The Daily Telegraph - Saturday - Money

HMRC pays out £350,000 to tax evasion ‘snitches’ in a year

- Sam Meadows

Tens of thousands of people informed the authoritie­s about those they suspected of evading tax last year, Telegraph Money can disclose.

Figures released in response to a Freedom of Informatio­n request show that 40,695 people called HM Revenue & Customs’ tax evasion hotline in 2017-18, more than double the previous year’s 20,200 reports.

Financial rewards are on offer for those who report suspicious activity and the taxman paid out £343,500 to informants last year.

HMRC said it was unable to provide a precise figure for how much tax was recovered as a direct result of calls to the hotline, as these reports were often not “stand-alone”. It said £30.3bn was recovered last year through its wider work to stop error, avoidance and evasion.

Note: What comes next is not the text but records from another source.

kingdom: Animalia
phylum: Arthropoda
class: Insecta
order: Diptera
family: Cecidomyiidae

Industry experts said the type of activity involved could range in scale from the use of sophistica­ted offshore structures to avoid paying millions in British tax to the gardener who gets paid cash in hand and fails to declare income to the Revenue.

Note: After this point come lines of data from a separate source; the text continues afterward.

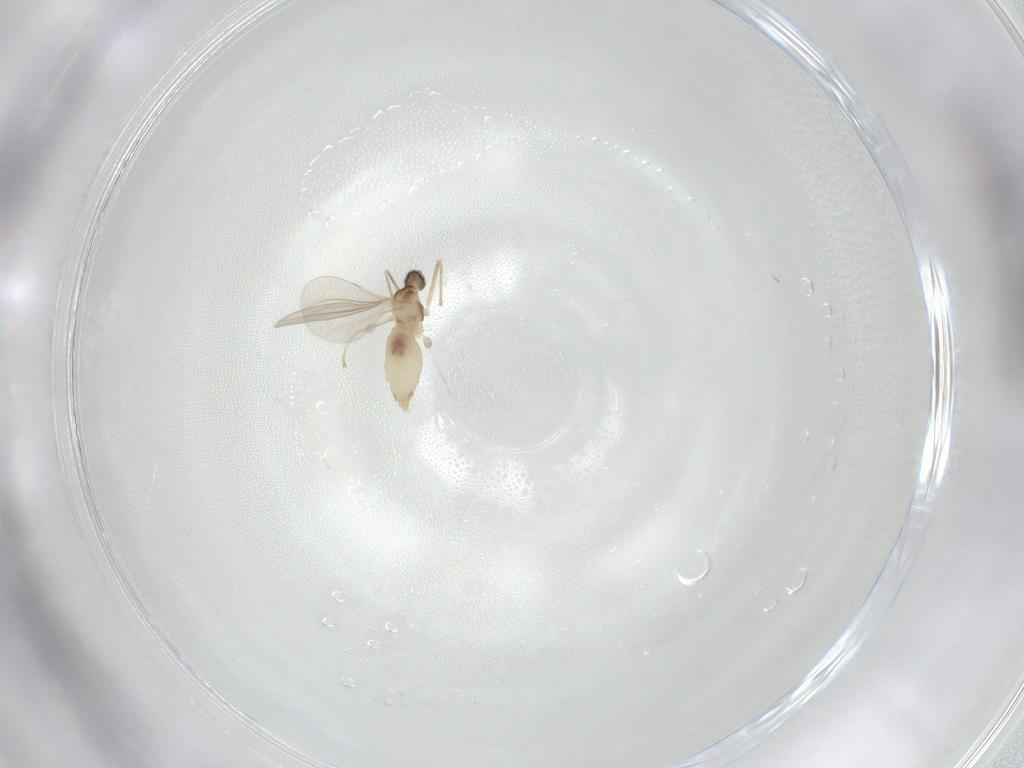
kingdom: Animalia
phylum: Arthropoda
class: Insecta
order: Diptera
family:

The Exchequer lost £14bn to deliberate non-compliance last year. HMRC figures show that tax evasion and the cash-in-hand, or hidden, economy accounted for £8.5bn of this.

Fiona Fernie of Blick Rothenberg, the accountant­s, said: “There will be a huge mixture of things. You will get the people reporting VAT fraud on art, the local builder who is getting paid cash in hand, or the structures offshore where people are hiding their money.

“Then there will probably be vindictive people who just think their next-door neighbour has a bit too much money.”

She added: “HMRC has always encouraged people to report their own tax irregulari­ties. It will always listen to anyone who will help and it will reward them.

“In the past it has used a carrot to encourage people to come forward. The days of the carrot are over, now it’s using a whopping great stick.”

There was a sharp decline in calls in 2015-16. George Bull of RSM, another accountanc­y firm, said this could be down to the merging of two separate hotlines that year, one for tax evasion and one for customs fraud.

He added: “It’s tempting to believe that the publicity surroundin­g the launch of the new hotline will have boosted the public response. Neverthele­ss, the decline in the number of reports made was surprising in view of the level of public concerns surroundin­g tax evasion.”

Penny Ciniewicz, HMRC’s director general for customer compliance, said: “Intelligen­ce we receive from the public makes an important contributi­on to our work to close the tax gap and fund our vital public services. Anyone who has informatio­n can search ‘report a fraud’ on gov.uk to find our dedicated hotline number, online form and postal address.”